Each May, in honor of Mental Health Awareness Month, Alliance Health recognizes people and organizations who have made extraordinary efforts to improve life in their communities with our Making A Difference Awards. Below is information about this year’s honorees in each of the counties we serve.
The Cumberland County Department of Public Health was honored because of exceptional efforts to provide services to the community during during the COVID-19 pandemic. The agency provided current information and safety measures on COVID-19 for its staff and the community, and conducted a community-wide vaccine drive-through when the vaccine was made available.
The Emergency Department of Cape Fear Valley Medical Center was honored for extraordinary efforts on behalf of Cumberland County citizens. The Emergency Department was a life saver to many people with COVID-19 and the staff demonstrated amazing professionalism, kindness and respect to people in their care.
Armenous Dobson III, a Program Specialist for Insight Human Services as well as a husband and father, was honored for being a leader in the community, an advocate of hope, and a voice of positivity. Mr. Dobson is always open, honest, transparent and present in meetings and takes on many leadership roles with in the community while also working with youth in our schools to provide them with resources and mentorship.
James Keaton, the Director of School Nutrition Services for Durham Public schools, was honored for his tireless efforts before and during the pandemic to make sure that Durham Public School youth are nutritiously feed. During the pandemic he stepped up even more to close food gaps for our students and families, kept the community abreast regarding the accommodations made for families to receive food, and set up volunteer opportunities.
Durham County Department of Public Health, which has always been a place of resources, connections and ensuring the wellbeing of individuals, youth and families, was honored for stepping up to help the community navigate through the public health crisis caused by the COVID-19 pandemic.
Duke Regional Hospital Emergency Department was honored for their efforts to compassionately and thoroughly provide services to individuals, youth and families within the community. This life saving group often works behind the scenes to ensure that those in crisis and enduring an array of challenges are still met with understanding and care, no matter the circumstances.
Welcome Baby, which provides parent support programs and other resources for families with children aged 0-5, was honored for their extra efforts during the pandemic crisis to help fulfill community needs and offer support to families in the community.

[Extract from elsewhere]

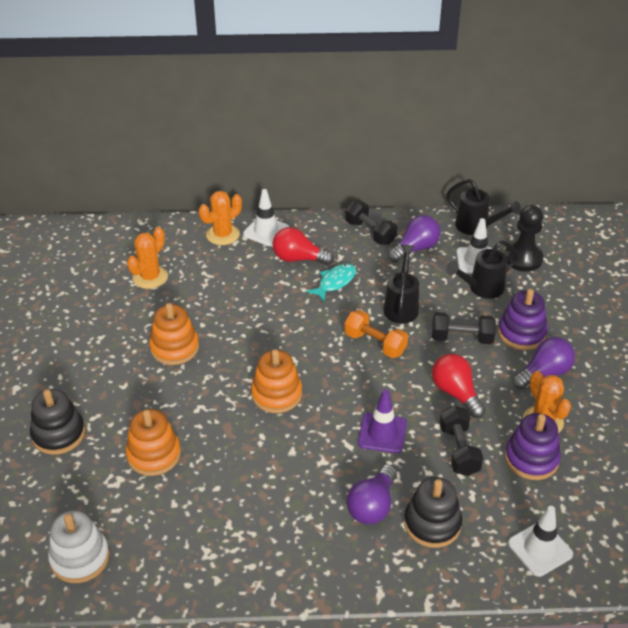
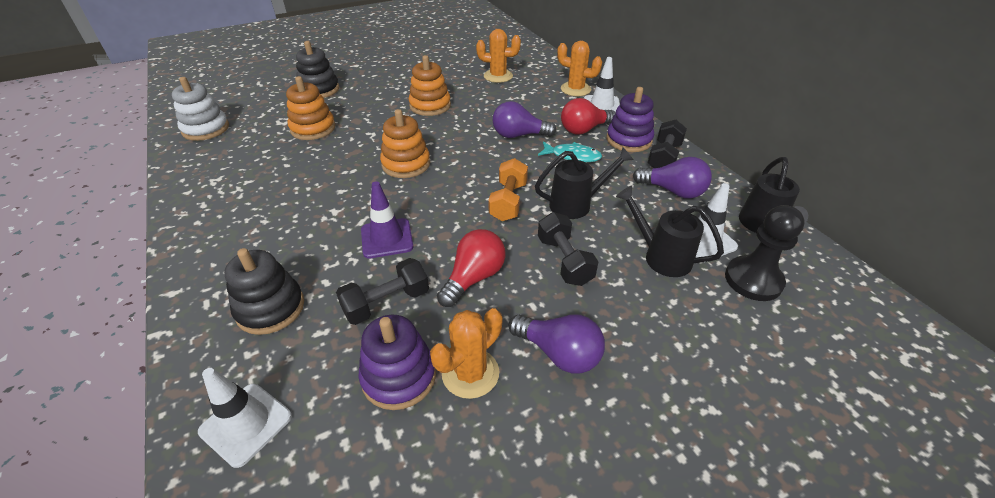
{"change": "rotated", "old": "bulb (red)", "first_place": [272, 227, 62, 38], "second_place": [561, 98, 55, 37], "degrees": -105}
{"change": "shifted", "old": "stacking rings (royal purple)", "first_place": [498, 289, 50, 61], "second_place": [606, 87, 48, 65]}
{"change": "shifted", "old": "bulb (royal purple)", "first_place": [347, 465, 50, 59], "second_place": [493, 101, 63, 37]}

Duke University Hospital Emergency Department, an already very busy Level 1 trauma center, was honored for their extra efforts during the pandemic to care for those in need, even at a risk to themselves. They also created a safety net of care and for families that could not be with their loved ones during some of the most vulnerable times in their lives. They rose up and met head-on the unfamiliar Covid19 challenge. https://www.dukehealth.org/locations/duke-university-hospital-emergency-room
Dr. Amanda Allen, the Director of Social and Emotional Learning for Johnston County Public Schools Student Services & Office of Equity, Information and Student Services and the Chair of the Johnston County Community Collaborative, was honored for the tireless efforts she and her staff make on behalf of children and families throughout Johnston County.
Johnston County Emergency Services, which provides leadership and support to minimize the impact of disasters and other emergencies, was honored for rising above and beyond their mission to care for those most in need during the Covid19 pandemic.
The Johnston County Public Health Department, known as the “physician for the community,” was honored for rising to the challenge of carefully, strategically and safely navigating the community through the COVID-19 pandemic.
Oak City Cares, which provides comprehensive supports to help people address basic needs and access services they need to move out of homelessness, was honored for their ongoing service to Wake County residents who are experiencing or are at risk for homelessness. Despite the challenges of the COVID-19 pandemic, from March 2021-November 2021, Oak City Cares served 730 Wake County residents with weekday services and provided 25,000 meals through their weekend meals program.
Teneisha Towe and Shea Cleveland, who have served as Chair and Co-Chair of the Wake County Community Collaborative for Children and Families since 2014, were honored for their ongoing service to Wake County. Under their leadership, the Wake County Collaborative did not miss a beat during the COVID-19 pandemic and quickly adapted to a virtual world, ensuring that the collaborative’s work continue during the challenging time.
Wake County Public Health was honored for rising to meet unparalleled challenges in the face of the COVID-19 pandemic, responding nimbly and efficiently to address the quickly changing health crisis.
The Emergency Department of Wake Med Hospital was honored for their tireless work for the health and safety of Wake County residents during the COVID-19 pandemic. While pandemic effects have been pervasive, emergency departments have shouldered an outsized share of the burden.